I’m a 13-year veteran principal with lots of tricks up my sleeve, but nothing prepared me enough for our recent actual school lockdown. We had just recovered from the Thomas Fire and could have used a little peace. We received a report of a suspicious man outside the fence of a school with an unknown object in his hand. This report resulted in a school lockdown for approximately an hour and a half. This experience forever changed me. Here’s what I learned:
1. Invest in all your school relationships now.
Making deposits into the emotional bank accounts of your students, staff, and families is crucial and must be a priority daily. We all are busy, but intentional daily focus on relationships gave my school community the trust they needed to feel safe and optimistic during the crisis. The time I spent getting to know their names, making positive phone calls home, being active on our PTA social media, and opening myself up as a transparent leader was worth it.
2. Have a communication plan.
During an emergency, news spreads. With the widespread use of scanners and social media, parents will be notified while you’re managing your emergency. Have a plan. Do you have the person-power to update parents during the crisis? If you are a solo administrator like I am, you may not have the means. You may want to request additional administrative assistance from your district office. What is your plan for when parents call during the emergency? I recommend having a brief script for your office manager or clerk. Consider using FEMA’s Multihazard Emergency Guide for a more comprehensive plan.
Once the emergency is over, there are many tasks that need to be completed. First and foremost, communicate with parents. I highly suggest having a pre-formatted template letter for parents.

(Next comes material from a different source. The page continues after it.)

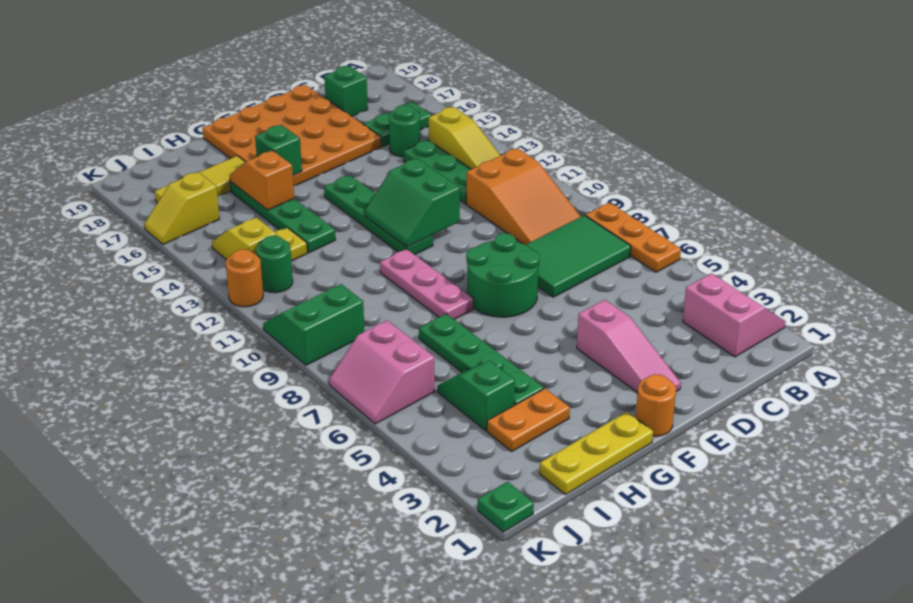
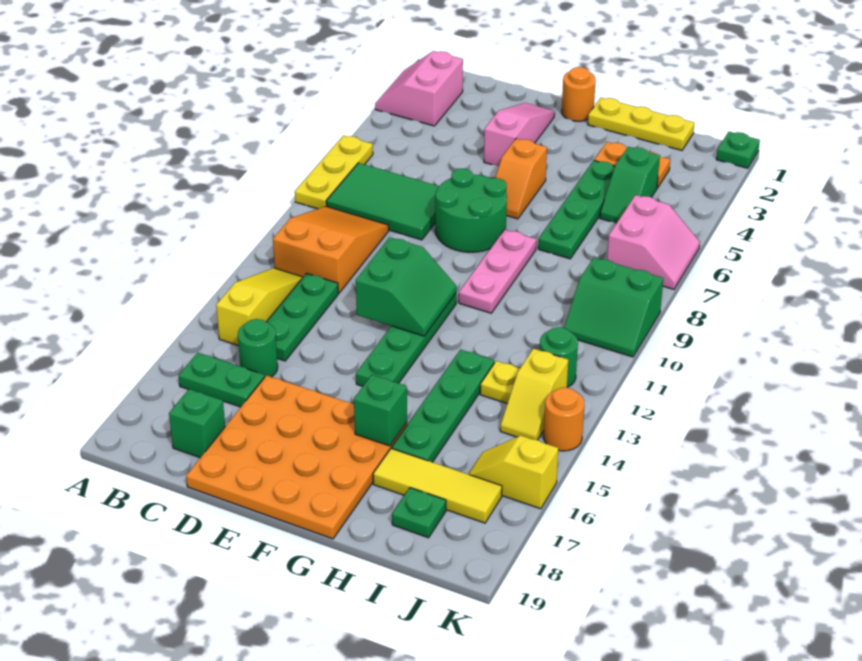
orange 1x3 plate [585,203,681,272] -> yellow 1x3 plate [295,136,373,209]
orange 1x2 slope [229,150,294,210] -> orange 1x2 slope moved to [495,138,547,219]
none -> green 1x1 plate [392,488,446,538]
yellow 1x2 slope [144,172,219,244] -> yellow 1x2 slope turned to [469,436,558,509]
orange 1x1 round brick [226,249,263,307] -> orange 1x1 round brick moved to [544,388,584,451]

That way, you can easily insert facts, dates, and times and then quickly print and send the letter home with students.
3. Plan for extra help for lockdowns.
Again, because news spreads fast, ensure you have a plan for assistance, especially if you are the only site administrator. Parents will be worried, and some react by coming to the school. Once the emergency is over, many will likely want to pick up their students right away. In addition to parents, you will most likely have news media on site. You will need additional administrators to help manage information gathering and dispersement. The more plans you have in place, the better your autopilot will operate.
4. Have dismissal signs and protocols ready.
Once you’ve planned how you will release students, make sure you have pre-made signage to post around the entrances to campus. In your post-emergency protocol, you may choose to keep the office closed until all tasks are complete. In this case you would want some pre-made signs that say, “We are in post-emergency protocol. Students will be released to parents once protocol is complete.”
5. Post master school enrollment lists in common areas
Sometimes students end up locked down in common areas of the school––the cafeteria, computer lab, or library, for example. Rather than having to write out each student’s name, it would be helpful to have a master list of students in each room. Then, you’ll be able to simply highlight all students that are present. This is also helpful when cross-referencing classrooms to make sure all students are accounted for.
6. Develop activities to keep students busy during a lockdown.
Similar to having first aid kits in each classroom, it’s helpful to plan student activity kits. For elementary, coloring books, blocks, crosswords, and a list of directions for interactive games, such as Heads up, Seven up, etc., are helpful for passing the time. It might even be a great time to remind kids of mindfulness activities designed to calm them down.
7. Consider best methods of communication.
In this day and age, school community members want information ASAP. If information is not given to them, they will take it where they can get it. It is important to communicate student safety as soon as possible to ease concerns. Using Facebook, Twitter, or an app such as Remind or Bloomz can be very helpful in getting brief messages out to ensure parents of students’ safety and to request that parents limit their calls to the school while you handle the emergency. Assurance that a full statement will follow as soon as possible is integral in that message as well.
8. Give updates to students and staff every 15 minutes.
One thing that has come up regularly since the lockdown was how safe the students and staff felt every time I reassured them over the intercom. I made brief announcements every 15 minutes to remind them that we were still in lockdown, police were on the scene, and all was safe. I recommend setting a timer to make sure you remember this important activity.
9. Debrief as soon as possible.
Teachers will need time to process and prepare for students returning the next day. Consider having a ready-made debriefing activity that can be modified by age. In addition, it is very important to share the facts around the situation to dispel any rumors or misinformation. Try to get this out as soon as possible so teachers have time to prepare. Teachers can choose their own activities if they wish, but having something prepared ensures that students are debriefed adequately. I would consult your school counselor to prepare this and be sure a counselor is on site for the full day.
Allow staff to share what they learned and note information that may need to be conveyed to parents––police entering classrooms or using bathrooms during a lockdown. Be sure to ask your staff what they need from you and make yourself available for private conversations that evening, as necessary.
10. Take a little time for yourself
In times like these our intellect and former training take over. Everyone will be looking to you for direction––often all at once. Center yourself by taking 30 seconds for a few deep breaths and to close your eyes. Yes, time is of the essence, but you need to ensure you are thinking clearly and following protocols. The time you take for yourself will help your decision-making process in the end.